Texas Tech University

Mailbag: Off to the Races

Allen Ramsey

June 9, 2023

Texas Tech and LISD partnered on a STEM project involving races and student-built vehicles.


Welcome back to the Mailbag!

We spent our Friday morning at the races, checking out a cool collaboration between Texas Tech University and the Lubbock ISD called the TTU/LISD Middle School STEM Challenge. 

On the Texas Tech side, the STEM Challenge is part of Texas Tech's STEM Center for Outreach, Research & Education (STEM Core), and the races put teams from each Lubbock ISD middle school up against one another. The race is a half-mile ride on a human-powered vehicle built by the students with help from teachers and Texas Tech student mentors.  


The teams were basically handed some lumber, a bit of PVC pipe, old bike parts and a random assortment of other materials and tasked with building a vehicle. 

“One of the main goals is to get the students STEM-oriented,” Texas Tech student mentor Ashley Hendrix said. “So, allow them to kind of start working hands-on and see different STEM experiences. We want to teach them science-based stuff and want to teach them more math things. 

“And I think the benefit on my side is really just getting to explain what I do in college and kind of share that whole STEM perspective with younger kids so that they can get an idea of what they want to do.”

With parents, teachers and other mentors and fans from both Texas Tech and LISD in attendance, the races were two laps around the Monterrey High School track in two-team heats. 


Seeing Texas Tech represented well alongside the local community is always fun. And the vehicles were amazing. 

These creative groups of students put together a bunch of three-wheelers of various kinds. Some had handlebars and pedals and some were powered Flintstone-style and steered by what looked like an old-time rudder. 

They were all nicely built and the middle-school students did a fantastic job across the board putting together their vehicles and adorning them with decorations and flags supporting their schools. 

It's special for the Texas Tech students as well. Two of the mentors this year even took part in the STEM Challenge as middle schoolers during the first year of the program, and they were thrilled to be on hand to pay it forward. 


“When I had the opportunity to participate in the STEM Challenge, it showed me how to put things in a more realistic way and allowed me to visualize it,” student mentor Makayle Cline said. “I wanted to come back because I saw how big of an impact it had on me as a child and I wanted to be able to be a mentor and share my experience because I was in their exact same position.”

Blake McLemore was also part of that first group of middle school students. And when Cline told him about the student mentors, he knew he needed to get involved. 

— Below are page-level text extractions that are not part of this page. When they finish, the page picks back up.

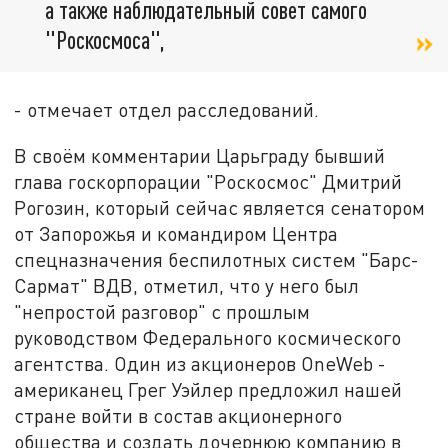
а также наблюдательный совет самого
"Роскосмоса",
- отмечает отдел расследований.
В своём комментарии Царьграду бывший
глава госкорпорации "Роскосмос" Дмитрий
Рогозин, который сейчас является сенатором
от Запорожья и командиром Центра
спецназначения беспилотных систем "Барс-
Сармат" ВДВ, отметил, что у него был
"непростой разговор" с прошлым
руководством Федерального космического
агентства. Один из акционеров OneWeb -
американец Грег Уэйлер предложил нашей
стране войти в состав акционерного
общества и создать дочернюю компанию в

“Whenever we were younger, back in 2014, it felt really special,” he said. “It felt cool getting picked out from the rest of the students in our grade. And so that was a big confidence booster. Just getting to have the first hands-on experience out of all of LISD felt really cool. I didn't know that I wanted to be an engineer until all of this stuff started happening. And then it made it pretty easy. 


“As far as now, I didn't know that Texas Tech students could mentor but when Makayle told me about it, I was like, ‘Oh, dang, I feel like I owe something to the program to see if I can recreate how it helped me with a younger generation.'”

All in all, it was a good day to be at the races and a great program we truly hope you will reach to out and try to support. 

Here's to the Texas Tech students, LISD staff and Texas Tech faculty and staff who were all very willing to give their time and effort to make sure community events like this one keep going.

We can't wait to see what the challenge looks like next year!